The Crocodiles debut record sounds like a cross between the Doors and a crappy 80's goth act. It does work, honest. "Summer of Hate" thoroughly delivers on hooks, angst, droning guitars, distortion, and shamble. Some of these tunes, "Flash of Light," "Summer of Hate," and "I Wanna Kill" seem angry and sad, but are deeply infused with pop shimmy. Dance you sad S.O.B., DANCE! "Soft Skull" is covered with low-fi vocals layered over convulsive beats to make you want to get up and jump around. Singer Brandon Welchez yelps and chants his way through the record in an organic stream of consciousness way. He seems at times to be channeling his inner cult leader. I can hear Jim Morrison in there for sure. "Sleeping With the Lord" has a -happy cause I'm high- kind of thing going for it that comes through loud and clear. They don't beat you over the head with it; more they invite you into the haze of their blissed out day-glo nightmare. What they are going for... well I can't figure it out; maximum happy and bottom of the boards sad all at once. The entire thing lumbers forward with an off the cuff organ instrumentation that seems to have creeped out of somebody's early 70's church basement.

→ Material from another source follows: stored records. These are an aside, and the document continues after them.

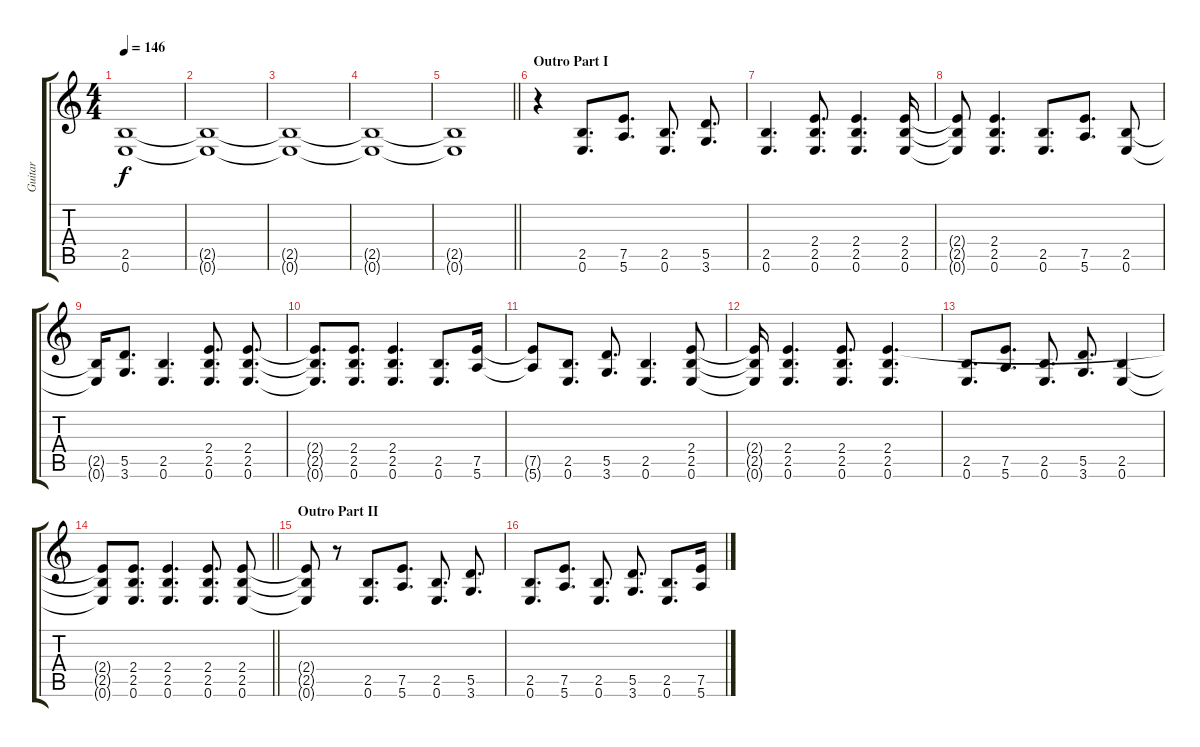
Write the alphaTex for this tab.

\track ("Guitar" "Guitar") {instrument distortionguitar}
\staff {score tabs}
\tuning (E4 B3 G3 D3 A2 E2) {hide}
\ts (4 4)
\tempo 146
\clef g2
\ks c
(2.5{t} 0.6{t}).1{dy f volume 4} |
(2.5{t} 0.6{t}).1 |
(2.5{t} 0.6{t}).1{volume 1} |
(2.5{t} 0.6{t}).1 |
\barLineRight lightlight
(2.5{t} 0.6{t}).1{volume 0} |
\section ("" "Outro Part I")
r.4{volume 12} (2.5 0.6).8{d} (7.5 5.6).8{d} (2.5 0.6).8{d} (5.5 3.6).8{d} |
(2.5 0.6).4{d} (2.4 2.5 0.6).8{d} (2.4 2.5 0.6).4{d} (2.4 2.5 0.6).16 |
(2.4{t} 2.5{t} 0.6{t}).8 (2.4 2.5 0.6).4{d} (2.5 0.6).8{d} (7.5 5.6).8{d} (2.5 0.6).8 |
(2.5{t} 0.6{t}).16 (5.5 3.6).8{d} (2.5 0.6).4{d} (2.4 2.5 0.6).8{d} (2.4 2.5 0.6).8{d} |
(2.4{t} 2.5{t} 0.6{t}).8{d} (2.4 2.5 0.6).8{d} (2.4 2.5 0.6).4{d} (2.5 0.6).8{d} (7.5 5.6).16 |
(7.5{t} 5.6{t}).8 (2.5 0.6).8{d} (5.5 3.6).8{d} (2.5 0.6).4{d} (2.4 2.5 0.6).8 |
(2.4{t} 2.5{t} 0.6{t}).16 (2.4 2.5 0.6).4{d} (2.4 2.5 0.6).8{d} (2.4 2.5 0.6).4{d} |
(2.5 0.6).8{d} (7.5 5.6).8{d} (2.5 0.6).8{d} (5.5 3.6).8{d} (2.5 0.6).4 |
\barLineRight lightlight
(2.4{t} 2.5{t} 0.6{t}).8 (2.4 2.5 0.6).8{d} (2.4 2.5 0.6).4{d} (2.4 2.5 0.6).8{d} (2.4 2.5 0.6).8 |
\section ("" "Outro Part II")
(2.4{t} 2.5{t} 0.6{t}).8 r.8 (2.5 0.6).8{d} (7.5 5.6).8{d} (2.5 0.6).8{d} (5.5 3.6).8{d} |
(2.5 0.6).8{d} (7.5 5.6).8{d} (2.5 0.6).8{d} (5.5 3.6).8{d} (2.5 0.6).8{d} (7.5 5.6).16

WARNING: Certain portions of this album could led to strong feelings of homicidal madness. It should not be listened to over morning coffee or while reading the paper. Apply only when you are feeling active and doing things. Do not look directly at this record. Do not taunt this record.
The VVers have seen Crocodiles twice as opening act (Ladytron/The Faint and Dum Dum Girls) so it's hard to imagine what a full set would bring. The funeral dirge organs would probably be something to behold in a sweaty encore.
Visually the record has a nice little trick. The cover; a pixelated photo, is reproduced on the little inner circle printed on side one and two of the record. The only difference is that side one is zoomed in a little more so you can only see one eye, side two zoomed out a little more to see both eyes. Clever.